▶

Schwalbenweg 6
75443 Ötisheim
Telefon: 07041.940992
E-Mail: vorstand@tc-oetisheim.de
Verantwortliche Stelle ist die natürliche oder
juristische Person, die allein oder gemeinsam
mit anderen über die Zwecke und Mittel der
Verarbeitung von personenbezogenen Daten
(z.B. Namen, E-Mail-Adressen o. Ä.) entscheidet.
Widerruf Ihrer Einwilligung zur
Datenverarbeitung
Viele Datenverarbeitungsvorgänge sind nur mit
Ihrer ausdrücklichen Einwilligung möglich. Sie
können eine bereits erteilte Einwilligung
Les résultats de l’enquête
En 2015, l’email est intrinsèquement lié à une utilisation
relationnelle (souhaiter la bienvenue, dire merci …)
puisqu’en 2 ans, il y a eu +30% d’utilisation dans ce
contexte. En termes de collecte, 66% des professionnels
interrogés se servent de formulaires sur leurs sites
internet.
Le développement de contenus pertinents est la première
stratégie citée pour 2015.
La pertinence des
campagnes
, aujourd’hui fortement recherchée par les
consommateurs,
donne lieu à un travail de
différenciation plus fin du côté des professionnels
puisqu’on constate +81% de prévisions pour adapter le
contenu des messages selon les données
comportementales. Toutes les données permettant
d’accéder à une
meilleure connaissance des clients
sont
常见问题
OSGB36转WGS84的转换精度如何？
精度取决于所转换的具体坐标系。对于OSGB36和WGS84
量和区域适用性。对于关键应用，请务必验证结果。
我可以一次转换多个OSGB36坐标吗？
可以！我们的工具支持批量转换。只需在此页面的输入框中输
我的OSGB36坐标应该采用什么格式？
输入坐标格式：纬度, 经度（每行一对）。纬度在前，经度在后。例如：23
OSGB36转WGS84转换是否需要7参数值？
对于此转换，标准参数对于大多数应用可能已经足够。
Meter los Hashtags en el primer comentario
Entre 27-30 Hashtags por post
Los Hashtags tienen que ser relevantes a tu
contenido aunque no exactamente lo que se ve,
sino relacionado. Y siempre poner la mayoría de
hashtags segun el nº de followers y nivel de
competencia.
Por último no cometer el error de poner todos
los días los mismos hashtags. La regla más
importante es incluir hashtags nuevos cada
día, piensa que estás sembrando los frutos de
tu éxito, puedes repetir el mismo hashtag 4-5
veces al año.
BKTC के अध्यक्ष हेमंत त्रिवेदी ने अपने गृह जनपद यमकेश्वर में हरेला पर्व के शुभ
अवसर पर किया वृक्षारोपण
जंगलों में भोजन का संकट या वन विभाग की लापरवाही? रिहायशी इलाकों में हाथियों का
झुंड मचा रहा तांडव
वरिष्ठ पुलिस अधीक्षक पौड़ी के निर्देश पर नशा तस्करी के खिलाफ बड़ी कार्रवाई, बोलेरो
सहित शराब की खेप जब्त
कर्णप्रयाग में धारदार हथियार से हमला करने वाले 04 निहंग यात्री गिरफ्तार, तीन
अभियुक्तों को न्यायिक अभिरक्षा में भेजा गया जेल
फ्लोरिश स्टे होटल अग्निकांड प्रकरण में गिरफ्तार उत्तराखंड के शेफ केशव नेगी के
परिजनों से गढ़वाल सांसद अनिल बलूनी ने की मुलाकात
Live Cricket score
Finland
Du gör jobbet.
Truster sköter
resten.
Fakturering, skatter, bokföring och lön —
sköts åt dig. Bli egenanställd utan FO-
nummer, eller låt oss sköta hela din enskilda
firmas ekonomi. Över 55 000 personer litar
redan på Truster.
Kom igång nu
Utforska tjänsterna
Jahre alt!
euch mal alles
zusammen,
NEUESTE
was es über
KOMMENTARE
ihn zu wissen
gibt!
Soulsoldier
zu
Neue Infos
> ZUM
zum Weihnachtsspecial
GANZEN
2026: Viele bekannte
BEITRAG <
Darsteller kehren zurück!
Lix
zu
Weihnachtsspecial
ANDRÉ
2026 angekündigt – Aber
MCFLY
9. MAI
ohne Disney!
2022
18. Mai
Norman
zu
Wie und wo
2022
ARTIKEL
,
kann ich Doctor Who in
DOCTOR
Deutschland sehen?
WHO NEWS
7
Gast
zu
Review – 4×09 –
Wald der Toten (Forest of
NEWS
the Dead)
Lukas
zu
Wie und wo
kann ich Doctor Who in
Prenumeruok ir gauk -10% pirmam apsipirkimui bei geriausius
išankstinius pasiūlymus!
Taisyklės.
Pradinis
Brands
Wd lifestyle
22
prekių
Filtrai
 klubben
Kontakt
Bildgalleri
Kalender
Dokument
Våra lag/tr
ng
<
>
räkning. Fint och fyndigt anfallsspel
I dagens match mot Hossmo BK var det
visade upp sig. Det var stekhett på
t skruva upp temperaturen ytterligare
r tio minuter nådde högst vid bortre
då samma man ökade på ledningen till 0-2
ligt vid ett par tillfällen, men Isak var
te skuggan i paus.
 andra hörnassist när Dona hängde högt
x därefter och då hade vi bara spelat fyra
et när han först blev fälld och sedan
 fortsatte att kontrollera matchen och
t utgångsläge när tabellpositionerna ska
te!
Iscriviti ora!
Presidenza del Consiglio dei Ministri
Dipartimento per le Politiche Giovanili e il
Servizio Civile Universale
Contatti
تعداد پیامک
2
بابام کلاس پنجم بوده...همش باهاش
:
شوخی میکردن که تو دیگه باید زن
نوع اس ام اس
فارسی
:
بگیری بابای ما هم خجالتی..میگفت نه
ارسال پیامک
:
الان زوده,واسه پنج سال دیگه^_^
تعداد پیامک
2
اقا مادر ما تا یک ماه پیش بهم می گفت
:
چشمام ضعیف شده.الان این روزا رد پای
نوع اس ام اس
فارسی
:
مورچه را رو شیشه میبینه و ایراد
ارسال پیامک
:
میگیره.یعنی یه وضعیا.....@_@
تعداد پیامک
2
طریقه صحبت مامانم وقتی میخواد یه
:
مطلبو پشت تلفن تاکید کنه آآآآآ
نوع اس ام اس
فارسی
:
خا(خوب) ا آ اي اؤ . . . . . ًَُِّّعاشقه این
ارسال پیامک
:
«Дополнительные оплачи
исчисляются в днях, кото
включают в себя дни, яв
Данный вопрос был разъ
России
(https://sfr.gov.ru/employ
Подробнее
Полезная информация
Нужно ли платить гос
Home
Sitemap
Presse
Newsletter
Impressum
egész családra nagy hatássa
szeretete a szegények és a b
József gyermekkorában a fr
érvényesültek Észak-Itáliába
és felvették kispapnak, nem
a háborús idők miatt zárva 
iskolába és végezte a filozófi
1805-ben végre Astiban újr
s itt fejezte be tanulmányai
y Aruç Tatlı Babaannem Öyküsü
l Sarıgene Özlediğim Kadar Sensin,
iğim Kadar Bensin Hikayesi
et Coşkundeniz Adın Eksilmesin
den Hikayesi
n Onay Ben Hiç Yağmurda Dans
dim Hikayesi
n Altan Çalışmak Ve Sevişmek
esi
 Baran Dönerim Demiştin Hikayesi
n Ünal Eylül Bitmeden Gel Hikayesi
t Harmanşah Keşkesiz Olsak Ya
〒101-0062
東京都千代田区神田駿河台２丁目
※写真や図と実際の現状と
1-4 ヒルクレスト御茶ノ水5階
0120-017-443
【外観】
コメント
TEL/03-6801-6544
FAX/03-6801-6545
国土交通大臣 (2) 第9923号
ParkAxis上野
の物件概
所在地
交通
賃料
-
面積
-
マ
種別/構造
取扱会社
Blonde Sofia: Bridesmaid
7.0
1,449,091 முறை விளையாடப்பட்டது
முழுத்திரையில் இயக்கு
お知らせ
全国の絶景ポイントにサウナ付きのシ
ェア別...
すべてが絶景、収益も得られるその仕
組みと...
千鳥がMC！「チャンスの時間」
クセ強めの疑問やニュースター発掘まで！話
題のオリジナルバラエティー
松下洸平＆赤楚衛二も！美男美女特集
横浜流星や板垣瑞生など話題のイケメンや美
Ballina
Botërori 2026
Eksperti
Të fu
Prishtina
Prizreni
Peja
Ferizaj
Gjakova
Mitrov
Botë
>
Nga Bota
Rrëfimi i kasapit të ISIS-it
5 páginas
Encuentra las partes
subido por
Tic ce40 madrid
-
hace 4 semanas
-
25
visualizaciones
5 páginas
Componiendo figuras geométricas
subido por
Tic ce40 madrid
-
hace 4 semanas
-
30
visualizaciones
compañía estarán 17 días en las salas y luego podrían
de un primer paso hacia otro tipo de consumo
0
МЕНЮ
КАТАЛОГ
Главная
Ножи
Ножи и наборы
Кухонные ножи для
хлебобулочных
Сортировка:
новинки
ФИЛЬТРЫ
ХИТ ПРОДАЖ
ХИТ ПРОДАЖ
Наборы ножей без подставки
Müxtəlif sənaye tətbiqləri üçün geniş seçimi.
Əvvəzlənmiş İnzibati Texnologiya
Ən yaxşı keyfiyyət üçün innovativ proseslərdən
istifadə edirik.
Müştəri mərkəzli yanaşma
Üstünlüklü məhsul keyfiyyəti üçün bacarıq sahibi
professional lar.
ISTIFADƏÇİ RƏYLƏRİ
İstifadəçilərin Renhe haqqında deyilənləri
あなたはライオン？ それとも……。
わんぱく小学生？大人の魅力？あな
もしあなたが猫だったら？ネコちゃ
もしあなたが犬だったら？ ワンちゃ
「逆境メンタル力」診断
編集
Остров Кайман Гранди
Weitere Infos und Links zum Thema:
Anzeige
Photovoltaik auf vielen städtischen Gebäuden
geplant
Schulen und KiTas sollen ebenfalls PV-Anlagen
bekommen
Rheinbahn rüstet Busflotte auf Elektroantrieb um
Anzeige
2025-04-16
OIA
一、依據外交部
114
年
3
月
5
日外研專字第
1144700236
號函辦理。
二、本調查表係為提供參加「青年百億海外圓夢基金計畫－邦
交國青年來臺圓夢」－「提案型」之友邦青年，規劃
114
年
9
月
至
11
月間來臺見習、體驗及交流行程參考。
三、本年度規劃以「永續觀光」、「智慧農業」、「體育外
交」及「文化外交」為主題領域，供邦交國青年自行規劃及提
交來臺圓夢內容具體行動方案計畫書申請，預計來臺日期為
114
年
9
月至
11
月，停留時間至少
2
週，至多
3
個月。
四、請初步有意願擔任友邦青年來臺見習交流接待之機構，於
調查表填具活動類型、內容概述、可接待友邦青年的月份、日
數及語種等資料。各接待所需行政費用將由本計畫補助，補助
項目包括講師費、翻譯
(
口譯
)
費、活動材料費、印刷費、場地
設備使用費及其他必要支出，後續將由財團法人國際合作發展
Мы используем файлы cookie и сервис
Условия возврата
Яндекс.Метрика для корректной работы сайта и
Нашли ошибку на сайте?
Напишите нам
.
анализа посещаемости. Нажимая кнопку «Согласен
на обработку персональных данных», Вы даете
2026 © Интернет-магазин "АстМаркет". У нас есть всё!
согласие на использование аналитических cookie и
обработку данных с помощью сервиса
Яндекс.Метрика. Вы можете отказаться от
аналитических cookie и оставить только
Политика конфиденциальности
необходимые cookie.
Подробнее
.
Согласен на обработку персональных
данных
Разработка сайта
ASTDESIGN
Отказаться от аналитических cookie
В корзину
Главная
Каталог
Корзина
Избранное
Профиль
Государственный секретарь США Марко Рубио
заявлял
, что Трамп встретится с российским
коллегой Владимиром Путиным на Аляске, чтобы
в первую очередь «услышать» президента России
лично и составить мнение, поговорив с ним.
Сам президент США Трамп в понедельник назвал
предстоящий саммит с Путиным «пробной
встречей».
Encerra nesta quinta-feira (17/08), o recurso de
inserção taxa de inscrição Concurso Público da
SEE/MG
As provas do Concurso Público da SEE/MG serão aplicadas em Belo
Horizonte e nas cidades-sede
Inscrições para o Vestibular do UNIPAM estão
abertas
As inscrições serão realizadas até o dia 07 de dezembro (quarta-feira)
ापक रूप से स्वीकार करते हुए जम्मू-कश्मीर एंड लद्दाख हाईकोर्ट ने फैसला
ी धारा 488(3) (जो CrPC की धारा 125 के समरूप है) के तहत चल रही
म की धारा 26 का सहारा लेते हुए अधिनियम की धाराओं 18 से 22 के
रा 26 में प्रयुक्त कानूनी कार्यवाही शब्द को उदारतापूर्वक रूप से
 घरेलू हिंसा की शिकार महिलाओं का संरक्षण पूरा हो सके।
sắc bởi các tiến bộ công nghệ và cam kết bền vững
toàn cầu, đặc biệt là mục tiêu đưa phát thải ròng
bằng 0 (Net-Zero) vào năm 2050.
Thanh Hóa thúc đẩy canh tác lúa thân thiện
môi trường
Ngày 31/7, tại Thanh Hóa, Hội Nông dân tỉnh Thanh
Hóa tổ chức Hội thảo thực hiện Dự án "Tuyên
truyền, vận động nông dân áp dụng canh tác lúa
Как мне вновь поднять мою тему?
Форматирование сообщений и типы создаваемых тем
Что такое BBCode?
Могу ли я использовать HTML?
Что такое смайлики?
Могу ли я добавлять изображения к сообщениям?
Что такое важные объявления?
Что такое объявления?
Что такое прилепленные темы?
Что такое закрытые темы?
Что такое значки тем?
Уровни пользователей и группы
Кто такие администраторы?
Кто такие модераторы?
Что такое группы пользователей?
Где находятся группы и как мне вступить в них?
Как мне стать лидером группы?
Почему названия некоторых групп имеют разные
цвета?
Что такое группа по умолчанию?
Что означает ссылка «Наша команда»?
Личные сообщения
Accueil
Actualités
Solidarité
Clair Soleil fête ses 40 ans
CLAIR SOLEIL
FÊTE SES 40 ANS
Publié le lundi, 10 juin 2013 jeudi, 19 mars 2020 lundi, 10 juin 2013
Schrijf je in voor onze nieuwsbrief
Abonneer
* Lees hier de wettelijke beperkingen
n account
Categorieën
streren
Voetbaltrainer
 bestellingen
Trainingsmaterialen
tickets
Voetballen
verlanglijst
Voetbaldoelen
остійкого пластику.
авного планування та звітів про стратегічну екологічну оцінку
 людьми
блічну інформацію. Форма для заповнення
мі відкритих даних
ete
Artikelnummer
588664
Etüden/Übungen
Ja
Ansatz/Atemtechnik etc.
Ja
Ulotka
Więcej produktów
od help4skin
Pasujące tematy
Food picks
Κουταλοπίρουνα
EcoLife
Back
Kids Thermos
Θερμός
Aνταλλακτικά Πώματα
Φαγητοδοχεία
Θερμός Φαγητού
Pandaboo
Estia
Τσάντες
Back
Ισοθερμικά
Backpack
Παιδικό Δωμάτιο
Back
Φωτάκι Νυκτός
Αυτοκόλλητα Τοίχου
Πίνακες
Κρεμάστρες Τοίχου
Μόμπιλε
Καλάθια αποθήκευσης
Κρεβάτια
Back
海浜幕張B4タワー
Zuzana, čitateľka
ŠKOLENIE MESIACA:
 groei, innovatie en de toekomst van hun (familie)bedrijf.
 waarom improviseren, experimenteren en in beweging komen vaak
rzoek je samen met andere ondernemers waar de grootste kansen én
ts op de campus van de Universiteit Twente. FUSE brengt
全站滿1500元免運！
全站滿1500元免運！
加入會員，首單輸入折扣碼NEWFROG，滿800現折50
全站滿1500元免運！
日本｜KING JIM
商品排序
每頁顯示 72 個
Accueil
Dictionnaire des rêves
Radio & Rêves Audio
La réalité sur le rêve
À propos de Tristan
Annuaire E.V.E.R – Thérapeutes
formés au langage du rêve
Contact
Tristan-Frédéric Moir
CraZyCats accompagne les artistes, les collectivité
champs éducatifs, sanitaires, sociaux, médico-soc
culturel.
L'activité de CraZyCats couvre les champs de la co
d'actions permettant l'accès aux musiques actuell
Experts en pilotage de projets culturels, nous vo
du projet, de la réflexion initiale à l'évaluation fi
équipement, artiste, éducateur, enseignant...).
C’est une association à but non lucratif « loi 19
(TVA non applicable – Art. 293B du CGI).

◀

• WHAT YOU SHOULD DO: Copy exactly the lines of the listing above, beginning at the line with "Zuzana, čitateľka" and ending at its final line; write out nothing else.

• RESULT OF THE TASK:
Zuzana, čitateľka
ŠKOLENIE MESIACA:
 groei, innovatie en de toekomst van hun (familie)bedrijf.
 waarom improviseren, experimenteren en in beweging komen vaak
rzoek je samen met andere ondernemers waar de grootste kansen én
ts op de campus van de Universiteit Twente. FUSE brengt
全站滿1500元免運！
全站滿1500元免運！
加入會員，首單輸入折扣碼NEWFROG，滿800現折50
全站滿1500元免運！
日本｜KING JIM
商品排序
每頁顯示 72 個
Accueil
Dictionnaire des rêves
Radio & Rêves Audio
La réalité sur le rêve
À propos de Tristan
Annuaire E.V.E.R – Thérapeutes
formés au langage du rêve
Contact
Tristan-Frédéric Moir
CraZyCats accompagne les artistes, les collectivité
champs éducatifs, sanitaires, sociaux, médico-soc
culturel.
L'activité de CraZyCats couvre les champs de la co
d'actions permettant l'accès aux musiques actuell
Experts en pilotage de projets culturels, nous vo
du projet, de la réflexion initiale à l'évaluation fi
équipement, artiste, éducateur, enseignant...).
C’est une association à but non lucratif « loi 19
(TVA non applicable – Art. 293B du CGI).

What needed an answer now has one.